POJOKSATU.id, JAKARTA – Koordinator Masyarakat Anti Korupsi Indonesia (MAKI), Boyamin Saiman menunjukkan bukti sebuah tangkapan layar percakapan diduga Harun Masiku dengan seseorang bernama Budi.

Bukti tersebut disampaikan dalam sidang gugatan praperadilan yang diajukan MAKI di Pengadilan Negeri Jakarta Selatan, Kamis (13/2/2020).

Dalam tuntutannya, MAKI meminta Komisi Pemberantasan Korupsi (KPK) menetapkan tersangka baru dalam perkara suap yang menjerat Harun Masiku dan mantan Komisioner KPU Wahyu Setiawan.

Dalam tangkapan layar percakapan via aplikasi Whatasapp itu, Harun Masiku meminta kepada Budi agar dibelikan tiket pesawat.


Bukti percakapan Harun Masiku minta uang dibelikan tiket pesawat

Menurut Boyamin, percakapan itu menunjukkan bahwa Harun Masiku adalah sosok yang biasa dalam hal keuangan.

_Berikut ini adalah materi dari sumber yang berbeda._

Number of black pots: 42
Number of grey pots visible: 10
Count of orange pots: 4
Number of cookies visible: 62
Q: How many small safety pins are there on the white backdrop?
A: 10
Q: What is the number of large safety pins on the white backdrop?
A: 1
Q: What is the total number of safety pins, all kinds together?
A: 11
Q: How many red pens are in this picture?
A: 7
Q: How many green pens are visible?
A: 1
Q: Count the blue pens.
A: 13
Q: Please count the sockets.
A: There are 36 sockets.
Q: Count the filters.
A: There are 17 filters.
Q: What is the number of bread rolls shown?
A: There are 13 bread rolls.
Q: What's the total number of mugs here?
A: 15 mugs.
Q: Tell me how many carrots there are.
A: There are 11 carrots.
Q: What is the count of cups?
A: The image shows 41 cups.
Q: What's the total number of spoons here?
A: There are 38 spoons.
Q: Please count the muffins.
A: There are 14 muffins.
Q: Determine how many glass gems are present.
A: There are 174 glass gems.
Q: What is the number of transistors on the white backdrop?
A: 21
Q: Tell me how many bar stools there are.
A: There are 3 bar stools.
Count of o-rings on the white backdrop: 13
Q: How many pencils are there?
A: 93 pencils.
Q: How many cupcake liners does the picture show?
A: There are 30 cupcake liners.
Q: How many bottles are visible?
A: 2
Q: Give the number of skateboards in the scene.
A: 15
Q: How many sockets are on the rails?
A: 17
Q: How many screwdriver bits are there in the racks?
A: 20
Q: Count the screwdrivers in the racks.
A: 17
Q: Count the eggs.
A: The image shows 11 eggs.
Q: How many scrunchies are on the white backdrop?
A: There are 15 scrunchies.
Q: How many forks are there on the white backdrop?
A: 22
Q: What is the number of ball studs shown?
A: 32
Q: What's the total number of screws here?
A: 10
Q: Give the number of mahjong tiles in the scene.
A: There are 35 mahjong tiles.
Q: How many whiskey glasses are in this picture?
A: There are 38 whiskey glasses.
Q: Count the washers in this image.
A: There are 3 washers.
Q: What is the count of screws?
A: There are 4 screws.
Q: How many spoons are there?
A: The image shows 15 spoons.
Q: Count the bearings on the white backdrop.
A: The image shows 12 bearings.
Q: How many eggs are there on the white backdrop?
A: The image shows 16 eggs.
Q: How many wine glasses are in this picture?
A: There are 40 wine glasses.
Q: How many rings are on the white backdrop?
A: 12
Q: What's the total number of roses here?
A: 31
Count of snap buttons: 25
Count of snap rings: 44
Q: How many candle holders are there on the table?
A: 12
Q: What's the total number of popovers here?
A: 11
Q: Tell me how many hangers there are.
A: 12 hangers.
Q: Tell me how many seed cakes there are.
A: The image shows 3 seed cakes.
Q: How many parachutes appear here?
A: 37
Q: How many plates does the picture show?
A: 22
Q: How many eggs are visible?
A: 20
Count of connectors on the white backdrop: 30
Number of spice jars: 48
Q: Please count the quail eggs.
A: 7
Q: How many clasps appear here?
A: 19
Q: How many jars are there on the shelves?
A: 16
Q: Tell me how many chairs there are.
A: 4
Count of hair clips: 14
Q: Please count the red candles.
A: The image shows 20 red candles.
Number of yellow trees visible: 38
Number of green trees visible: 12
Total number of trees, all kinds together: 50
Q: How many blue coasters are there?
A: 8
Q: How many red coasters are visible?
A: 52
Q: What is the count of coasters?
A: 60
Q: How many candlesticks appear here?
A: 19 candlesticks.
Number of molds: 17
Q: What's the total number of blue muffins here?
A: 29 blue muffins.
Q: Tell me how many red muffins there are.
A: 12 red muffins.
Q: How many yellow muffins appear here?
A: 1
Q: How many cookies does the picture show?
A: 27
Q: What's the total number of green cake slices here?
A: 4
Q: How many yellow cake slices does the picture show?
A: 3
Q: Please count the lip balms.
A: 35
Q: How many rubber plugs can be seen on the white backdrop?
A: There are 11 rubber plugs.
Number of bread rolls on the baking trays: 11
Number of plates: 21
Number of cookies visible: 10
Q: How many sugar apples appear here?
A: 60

“Karena untuk sekedar kebutuhan tiket pesawat meminta kepada temannya,” ujar Boyamin Saiman, Kamis (13/2).

Atas dasar itu, pihaknya menilai tidak mungkin uang suap Rp900 juta adalah miliknya.

“Sangat mustahil apabila Harun Masiku mampu menyediakan uang suap Rp900 juta kepada Wahyu Setiawan,” sambungnya.